Estaba callado, y no quería hablar con él, así que le dije: "Me voy a casa", luego le di la espalda y salí de la *villa*. Estoy segura de que *Mamá* y *Papá* irán a casa, y supongo que este es el momento en que tendré que contarles sobre mi *mate*. Mientras caminaba de vuelta, podía sentir que alguien me seguía. Debe ser uno de los *guerreros* de *Mateo*, así que seguí caminando hasta que llegué a casa.
*Mamá* y *Papá* estaban sentados en la sala de estar. Probablemente estaban hablando de por qué no les conté sobre él. Suspiré, me senté en el sofá frente a ellos y bajé la cabeza, sintiéndome mal.
"¿Por qué no nos contaste sobre el *príncipe*?", *Mamá* rompió el silencio y preguntó.
"Me preocupaba que solo se preocuparan por mí. Ya sabes, no podía oler mi aroma, y lo vieron con otra *Lycan* femenina". Respondí,
"Tuvimos la sensación de que te habías sentido herida y habías pasado por tanto dolor en el momento en que llegaron", dijo *Papá*, y asentí. "Y no estábamos allí para que al menos te cuidáramos cuando eso sucedió".
"¿No confías en nosotros?", preguntó *Mamá*, dolida.
"¡Por supuesto que no!" Exclamé, "Fue porque confiaba tanto en ustedes que sabía que también se sentirían heridos, y no quería que eso sucediera. No podrás hacer tus deberes de la manada, y tenía miedo de que pudiera causarte inconvenientes ya que no podíamos decirles que el *príncipe* es mi *mate*". Agregué,
"¿Por qué no se lo dijiste?" Era *Papá*, y entiendo que pensó que sería mucho más fácil si simplemente les contara la verdad. Pero sé que es más fácil decirlo que hacerlo.
"Me preocupaba que nunca me creyera", respondí. Todavía estaba mirando hacia abajo y simplemente sentí que se sentaban a mi lado.
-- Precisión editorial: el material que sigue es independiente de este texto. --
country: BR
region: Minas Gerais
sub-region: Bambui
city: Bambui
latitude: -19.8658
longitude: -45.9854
"Entendemos, cariño; lamentamos haber olvidado tu condición", dijo *Papá*, y ambos me abrazaron. Siento el amor de un padre, y suspiro aliviada porque sé que ya me han perdonado.
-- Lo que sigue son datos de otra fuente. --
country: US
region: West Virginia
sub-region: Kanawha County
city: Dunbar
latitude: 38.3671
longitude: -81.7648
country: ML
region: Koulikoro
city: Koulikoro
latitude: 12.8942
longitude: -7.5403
"Espera, ¿cómo se enteró de que eras su *mate*?", preguntó *Mamá*, confundida. Les conté lo que pasó, y ambos pensaron por un momento.
"Debes haber tenido la cabeza gacha todo el tiempo cuando hablabas con él", dijo *Papá*.
"Sí, porque *Pi* quería saltarle encima y, ya sabes, llevárselo. Tenía miedo de que me negara como suyo si hacía eso".
"Se enteró porque se miraron a los ojos", dijo *Papá*, así que mi atención se centró en él, y me explicó cómo otra pareja de *mates* se enteraron de ser *mates* el uno del otro. Recuerdo que *Mateo* me preguntó por qué siempre tenía la cabeza gacha o le faltaba el respeto una vez cuando me habló el primer día del torneo.
Ahora que está claro para mí, no sé qué pasará después. Estoy segura de que me llevará con él una vez que decida dejar la manada y regresar al palacio. ¿Me aceptará el *Rey* como la futura *reina*? Soy una *loba* que no tiene aroma, y probablemente pensarán que no tengo una *loba*. Supongo que solo tendré que confiar en mi *mate* para eso, ¿verdad?